At various stages in my development as a horseman I have needed these things. I simply couldn’t get whatever I was working on at the time to work without them. That still happens – sometimes with a new horseĀ I will use a flag to amplify the energy I am producing so the horse I am working with can figure out it would be useful for them to tune into me. I suspect that part of the reason that Mark doesn’t need tools like that is that he has so much more control over his energy and intent that he can get by on those alone, and it is my intention to be the same one day. I remember watching Steve Halfpenny demonstrate something and then drop the training stick and say “I need you to see that this is coming from me and not the tools” – it is really easy for us, as we learn, to see someone using a tool and assume that the tool is how they are achieving their goal. Whenever I am using a training tool of some kind, I am trying to see ways to avoid needing it next time around, learning to let go of them is part of the process of refinement.

In the opposite direction, I will often suggest my students try using a particular tool because they haven’t yet got the level of refinement that I have and I’m not a good enough teacher to pass on my expertise immediately. I want people I am helping to be able to feel what it is like when something is working correctly.

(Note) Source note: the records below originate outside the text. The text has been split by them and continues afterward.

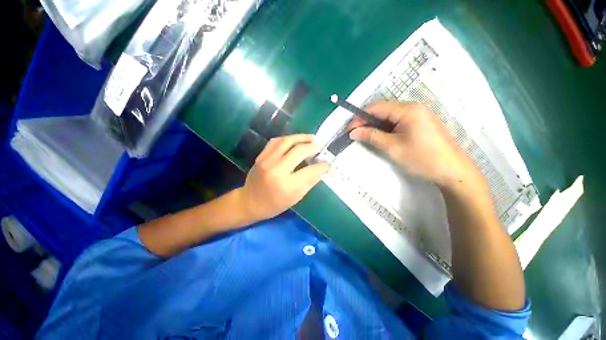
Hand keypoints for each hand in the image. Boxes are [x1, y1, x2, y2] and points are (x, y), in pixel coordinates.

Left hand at [238, 134, 330, 221]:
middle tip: (320, 147)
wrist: (250, 202)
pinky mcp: (261, 156)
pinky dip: (288, 138)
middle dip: (313, 146)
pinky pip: (276, 141)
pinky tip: (295, 140)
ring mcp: (267, 160)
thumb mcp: (296, 198)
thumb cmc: (275, 204)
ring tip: (311, 138)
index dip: (323, 166)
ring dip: (301, 137)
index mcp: (287, 185)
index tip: (329, 164)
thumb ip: (310, 182)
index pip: (311, 170)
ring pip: (287, 141)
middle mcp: (277, 170)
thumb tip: (324, 169)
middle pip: (299, 150)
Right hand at [349, 102, 480, 187]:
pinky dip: (386, 127)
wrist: (453, 171)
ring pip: (390, 116)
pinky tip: (381, 136)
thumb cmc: (422, 158)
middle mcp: (414, 107)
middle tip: (355, 133)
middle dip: (367, 121)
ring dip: (376, 125)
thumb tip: (352, 132)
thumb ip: (371, 136)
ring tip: (365, 136)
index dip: (359, 118)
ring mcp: (419, 114)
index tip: (349, 130)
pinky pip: (399, 121)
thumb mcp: (392, 147)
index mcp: (407, 109)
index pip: (376, 108)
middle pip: (383, 110)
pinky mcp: (421, 123)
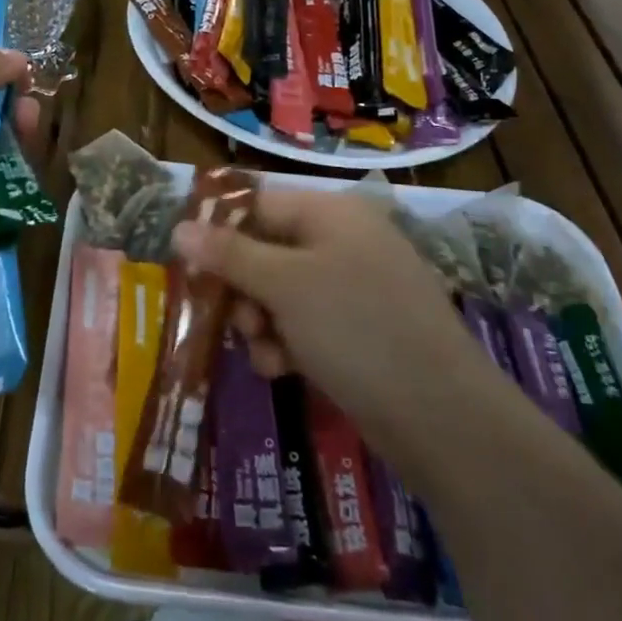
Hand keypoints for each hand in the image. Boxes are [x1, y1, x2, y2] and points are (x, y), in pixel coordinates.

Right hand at [173, 189, 491, 440]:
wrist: (442, 416)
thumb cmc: (355, 328)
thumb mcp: (284, 285)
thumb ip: (229, 254)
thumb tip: (179, 227)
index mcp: (332, 212)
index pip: (258, 204)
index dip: (219, 231)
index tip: (188, 264)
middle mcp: (344, 240)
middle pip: (267, 249)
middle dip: (243, 288)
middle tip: (236, 320)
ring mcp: (356, 285)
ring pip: (282, 291)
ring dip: (261, 321)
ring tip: (265, 353)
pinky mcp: (362, 328)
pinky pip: (307, 322)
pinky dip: (288, 342)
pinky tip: (284, 370)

Once they have that feeling we can begin working on using the tools less, until we are working from feel alone, but a lot of the time if we don’t start with something to make up for that lack of refinement, it makes their job harder. I always try to make the point that the training tool is Plan B and that once we get everything working according to Plan A we should be able to dispense with it altogether. Training tools are typically a physical solution to a communication problem and those are somewhat different domains, so they are seldom the best fit if you are interested in getting to how your horse feels.

As for me, although I do still go back to that toolbox, it feels as though the more I do, the less necessary it becomes. These days I don’t mind going back to things that I have used in the past because it happens increasingly infrequently. I think of it as something like the progress to recovery after a broken leg- you might start out needing a wheelchair, then crutches, then maybe a stick and later you only need the stick occasionally, but you need all those things until you get to where you can walk unassisted and if you need to use one of them again for some reason, there is no shame in that. You just can’t let yourself become dependent on it.